O café, item essencial na mesa dos brasileiros, tem se tornado um produto cada vez mais caro nos últimos meses. O preço do quilo ultrapassa a marca dos R$ 50 em algumas marcas, refletindo uma alta expressiva no valor da saca de 60 kg paga aos produtores. Segundo o Centro de Estudos Avançados em Economia Aplicada (Cepea), da USP, o aumento foi de 152% em um ano. Em fevereiro de 2024, o café arábica era cotado a R$ 1.014,93, subindo para R$ 2.565,86 neste mês. Especialistas alertam que o cenário de preços elevados deve continuar.
Apesar de especulações em redes sociais, especialistas reforçam que o governo federal não tem influência direta na alta dos preços. O aumento está relacionado principalmente às condições climáticas adversas, com longos períodos de estiagem em 2023 e 2024. O presidente da Federação da Agricultura e Pecuária do Estado de Minas Gerais (Sistema Faemg Senar), Antônio Pitangui de Salvo, explica que a seca prolongada e as altas temperaturas afetaram severamente a produção.
"Isso impacta muito a cafeicultura, que é uma cultura perene. Além da seca, tivemos temperaturas elevadas, que reduziram ainda mais a produção. Além disso, anos anteriores também registraram condições climáticas desfavoráveis, como granizo e chuvas irregulares", destacou.
Salvo acrescenta que outros fatores contribuíram para a alta nos preços, como a desvalorização do real e o aumento dos custos de produção e de mão de obra. Além disso, o consumo mundial de café aumentou, com a China se consolidando como um dos principais mercados consumidores.
O presidente da Associação Brasileira da Indústria do Café (Abic), Pavel Cardoso, ressaltou que o Brasil não foi o único país afetado. Vietnã e Colômbia, dois dos maiores produtores mundiais, também sofreram com eventos climáticos extremos. Em 2023, o El Niño trouxe calor excessivo e estiagem, enquanto tempestades severas castigaram as plantações no ano seguinte.
"Esses fenômenos climáticos impactaram diretamente a colheita deste ano, reduzindo a oferta global de café", explicou Cardoso.
O cenário não é otimista para os consumidores. Segundo ele, a alta nos preços deve continuar nos próximos meses. "As indústrias receberam aumentos superiores a 200% nos últimos 12 meses, mas repassaram apenas 79% para os supermercados, que por sua vez reajustaram cerca de 39% para os consumidores. Isso significa que novos aumentos ainda estão por vir", alertou.

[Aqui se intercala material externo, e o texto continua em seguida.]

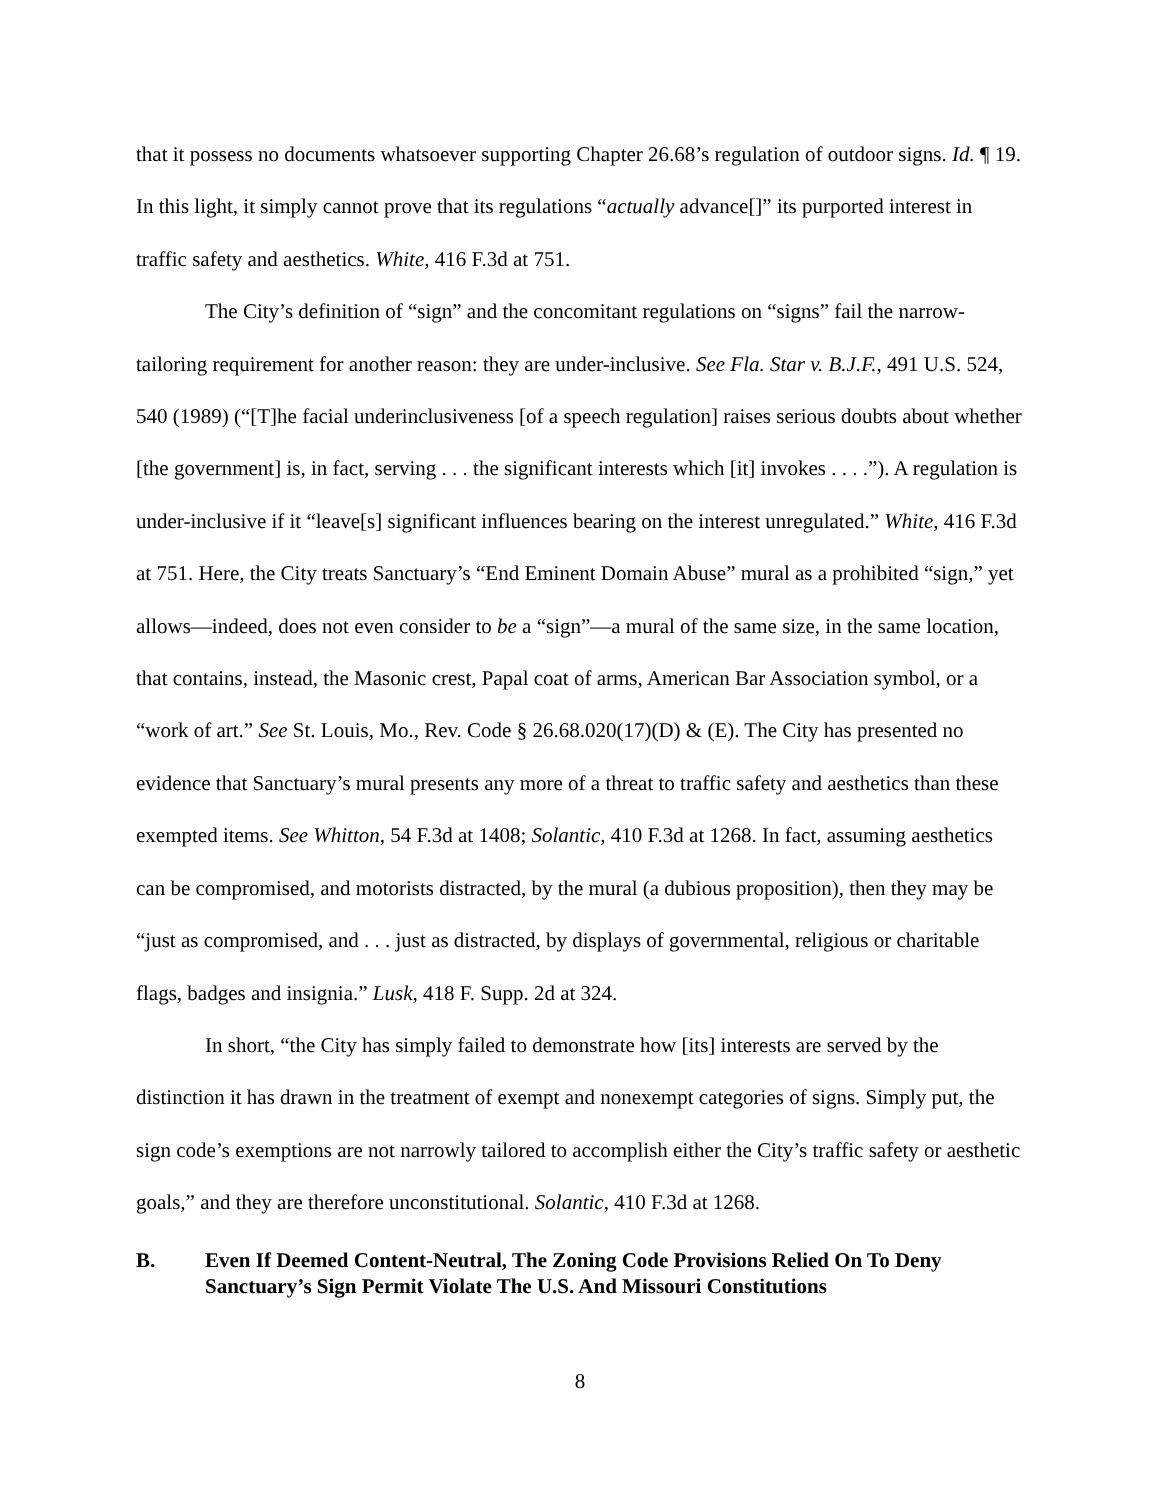that it possess no documents whatsoever supporting Chapter 26.68’s regulation of outdoor signs. Id. ¶ 19. In this light, it simply cannot prove that its regulations “actually advance[]” its purported interest in traffic safety and aesthetics. White, 416 F.3d at 751.
The City’s definition of “sign” and the concomitant regulations on “signs” fail the narrow-tailoring requirement for another reason: they are under-inclusive. See Fla. Star v. B.J.F., 491 U.S. 524, 540 (1989) (“[T]he facial underinclusiveness [of a speech regulation] raises serious doubts about whether [the government] is, in fact, serving . . . the significant interests which [it] invokes . . . .”). A regulation is under-inclusive if it “leave[s] significant influences bearing on the interest unregulated.” White, 416 F.3d at 751. Here, the City treats Sanctuary’s “End Eminent Domain Abuse” mural as a prohibited “sign,” yet allows—indeed, does not even consider to be a “sign”—a mural of the same size, in the same location, that contains, instead, the Masonic crest, Papal coat of arms, American Bar Association symbol, or a “work of art.” See St. Louis, Mo., Rev. Code § 26.68.020(17)(D) & (E). The City has presented no evidence that Sanctuary’s mural presents any more of a threat to traffic safety and aesthetics than these exempted items. See Whitton, 54 F.3d at 1408; Solantic, 410 F.3d at 1268. In fact, assuming aesthetics can be compromised, and motorists distracted, by the mural (a dubious proposition), then they may be “just as compromised, and . . . just as distracted, by displays of governmental, religious or charitable flags, badges and insignia.” Lusk, 418 F. Supp. 2d at 324.
In short, “the City has simply failed to demonstrate how [its] interests are served by the distinction it has drawn in the treatment of exempt and nonexempt categories of signs. Simply put, the sign code’s exemptions are not narrowly tailored to accomplish either the City’s traffic safety or aesthetic goals,” and they are therefore unconstitutional. Solantic, 410 F.3d at 1268.
B. Even If Deemed Content-Neutral, The Zoning Code Provisions Relied On To Deny Sanctuary’s Sign Permit Violate The U.S. And Missouri Constitutions
8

Outro fator que deve manter o café caro é a expectativa de menor produção. A Companhia Nacional de Abastecimento (Conab) projeta uma queda de 4,4% na safra de 2024, com impacto maior no café arábica, cuja produção pode cair 12,4%. André Braz, coordenador dos Índices de Preços do Instituto Brasileiro de Economia da Fundação Getúlio Vargas (FGV), explica que a oferta reduzida pressiona os preços.
"O café é um item de grande demanda nacional. Quando a oferta cai, os preços sobem. Além disso, o ciclo da cafeicultura é bianual, alternando entre safras mais fortes e mais fracas. Em 2023, esperava-se uma safra maior, mas a La Niña prejudicou a produção. Em 2024, tradicionalmente um ano de menor colheita, os estoques já estão baixos, o que mantém os preços elevados", analisou Braz.
Diante do cenário desafiador, a indústria cafeeira busca alternativas para mitigar os impactos da alta dos preços. O presidente da Abic sugere que o governo utilize o Fundo de Defesa da Economia Cafeeira (Funcafé) para ajudar na estabilização do setor. Para a safra 2024/2025, o Ministério da Agricultura e Pecuária (Mapa) autorizou um aporte de R$ 6,8 bilhões.
"A indústria enfrenta dificuldades devido aos altos custos e ainda não conseguiu repassar todos os reajustes aos supermercados. É essencial que o Conselho Deliberativo da Política do Café direcione recursos para que as empresas consigam recompor seus estoques e manter a produção", afirmou Pavel Cardoso.